Take lots and lots and lots of notes. You can type them into OneNote or EverNote or whatever. Or you can scribble them into your tablet or onto notepads. Anything that works. But write stuff down. Write lots of stuff down. Write down what you’re thinking about the information as well as details said by the speaker that may not be visible on slides or in code. Write down what you talked about with that lady from that vendor on the back of their card. Take notes while talking to the Microsoft engineer or CAT member. Then, turn the notes over to your employer. They act as an additional knowledge base about the event. It’s one more resource that you’re bringing back to your team.
Bring home a t-shirt or two for those people who couldn’t go. If there’s a particularly cool piece of swag, give it to the boss or have it as a raffle at the team training event for the best question. Share the stuff you get as well as the information you get. A friend of mine and I once collected 56 t-shirts and a stack of other swag (and had a heck of a time getting it all back on the plane) which we then spent almost two weeks handing out in the office to our team, development teams, managers and systems people, etc. It made us look good and cost us nothing but a little time on the vendor floor. It’s silly, but it works. If nothing else, it shows the boss that you’re thinking about your team and the company while you’re away.
I talked about it at the beginning of this blog post. Network. That means not being “that person.” That person is the one who comes to the event, shows up for all the sessions, doesn’t ask questions or talk to a single person all day, then leaves and goes to their hotel room (and then usually goes home saying “Wow, that was a waste of my time”). There are large numbers of opportunities to network. Waiting in line to register, turn and talk to someone. Ask questions of the presenter during their session AND follow-up afterwards (although, let them get unplugged and out of the way of the next speaker). Go to the vendor floor where you should talk to the vendors as well as others. Attend the First-Timers event. Go to the Birds of a Feather lunch. Wear a kilt on Day 2 of the Summit (SQL Kilt Day, you’re reading the words of the founder of the event). Attend the Women in Technology Luncheon. Look up and track down all the places where people are getting together and talking. Go to them. Get together. Talk.

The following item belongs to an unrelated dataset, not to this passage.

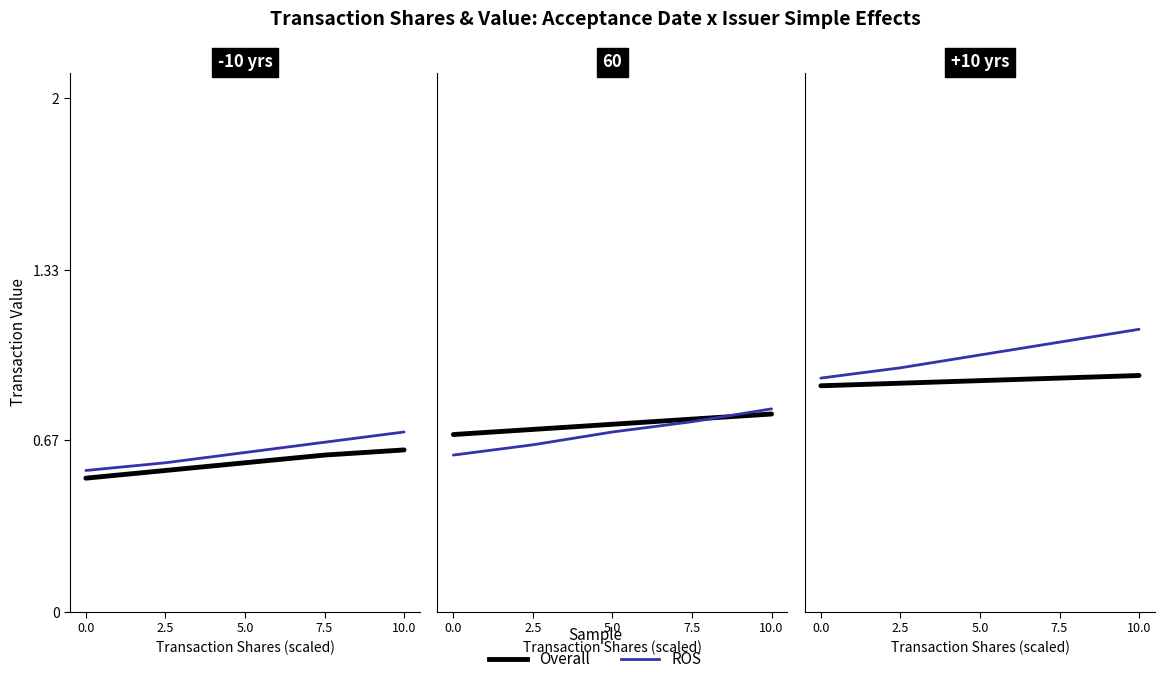

Which series has the largest range (max minus min)?

ROS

I’m an introvert (people laugh when I say it, but it’s true). I recharge with alone time, not at parties. I get it. But the PASS Summit is not recharge time. If you’re not almost literally crawling into the venue on Friday, you’re doing it wrong. The flight home should be the most relaxing plane flight you’ve ever had because you’ll pass out before take-off and wake up when the wheels touch down.
Take the time and trouble to begin to build your network. And remember, a network is not a series of authors or MCMs or MVPs that you can call. It’s a collection of people, some may be presenters/authors/etc., but the best are probably doing the same job you do but for a different organization. Talk to everyone. Build that network.
And that’s all I’ve got. Here is a different view from the PASS organization and another from Steve Jones. Yes, the learning and the networking should be enough for any employer, but these things aren’t always immediately valuable. So, try out some of the other strategies and approaches I mentioned. Explain to the boss this is what you’ll be doing. Come up with a written plan. Then execute that plan at the Summit. Your career is in your hands. You have to decide how and where you’re going to expand it. The PASS Summit is a unique opportunity to do just that, but you may need to convince the boss.